- Provided text
——

There is a straightforward way to understand what Walmart Connect has become. Forget the language of advertising platforms, demand-side integrations, and omnichannel attribution. Think of it as a tollbooth. If you are a consumer goods company that sells products through Walmart — and if your products depend on visibility to move volume — you now pay a toll to be seen. That toll grew 46% last year. It will grow again this year. And unlike a highway toll, there is no alternate route.

In fiscal year 2026, Walmart's global advertising business generated $6.4 billion in revenue. That figure represents 46% growth over the prior year. To put the growth rate in context: Walmart's consolidated net sales grew approximately 5% over the same period. Its U.S. comparable store sales grew 4.9%. The advertising business is growing at roughly six times the rate of the retail business it sits on top of. When a revenue line grows six times faster than the platform it monetizes, it has stopped being a supplement. It has become a structural extraction layer.

——

(Transcribed page text)

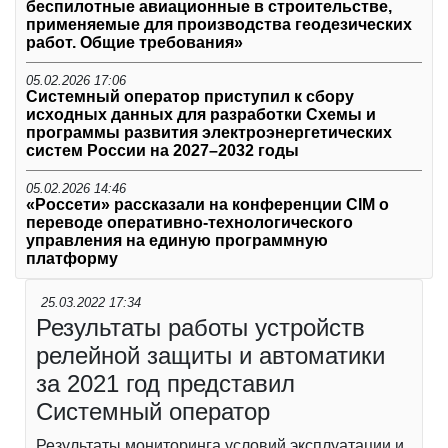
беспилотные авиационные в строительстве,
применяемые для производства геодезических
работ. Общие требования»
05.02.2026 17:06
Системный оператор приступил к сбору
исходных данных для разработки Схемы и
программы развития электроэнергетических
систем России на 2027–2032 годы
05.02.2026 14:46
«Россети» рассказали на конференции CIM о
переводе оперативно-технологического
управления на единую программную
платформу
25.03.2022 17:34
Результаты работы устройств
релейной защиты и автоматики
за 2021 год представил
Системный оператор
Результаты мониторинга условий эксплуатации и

——

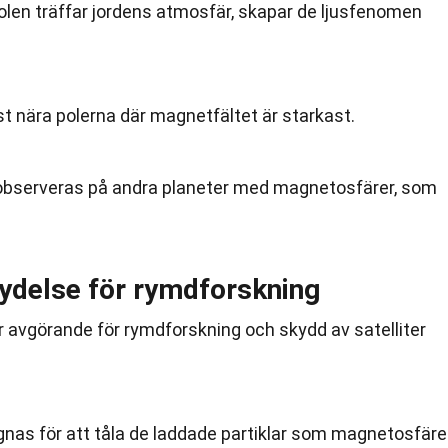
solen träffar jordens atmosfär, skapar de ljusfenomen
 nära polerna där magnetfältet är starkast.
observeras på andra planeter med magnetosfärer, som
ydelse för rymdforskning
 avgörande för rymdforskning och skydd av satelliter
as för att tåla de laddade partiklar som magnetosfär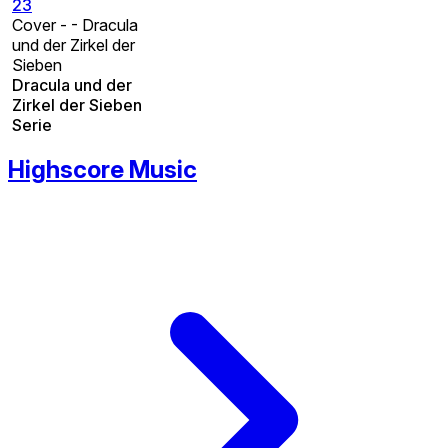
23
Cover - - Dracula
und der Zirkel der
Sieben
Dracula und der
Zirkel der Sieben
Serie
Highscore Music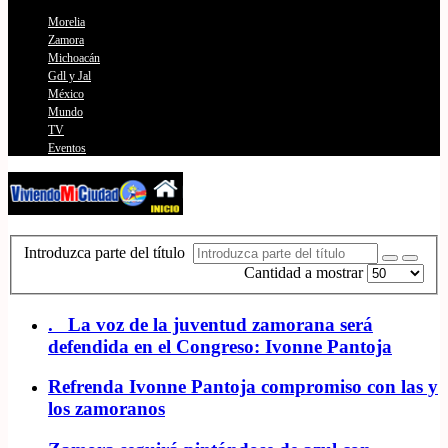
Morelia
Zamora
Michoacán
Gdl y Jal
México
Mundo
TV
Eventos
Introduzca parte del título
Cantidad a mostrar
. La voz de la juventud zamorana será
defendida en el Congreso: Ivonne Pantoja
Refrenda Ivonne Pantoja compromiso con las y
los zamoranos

——

From the Walmart advertising text, return the passage verbatim, beginning with the words "In fiscal year" and ending after the words "structural extraction layer.".

- Exercise output
In fiscal year 2026, Walmart's global advertising business generated $6.4 billion in revenue. That figure represents 46% growth over the prior year. To put the growth rate in context: Walmart's consolidated net sales grew approximately 5% over the same period. Its U.S. comparable store sales grew 4.9%. The advertising business is growing at roughly six times the rate of the retail business it sits on top of. When a revenue line grows six times faster than the platform it monetizes, it has stopped being a supplement. It has become a structural extraction layer.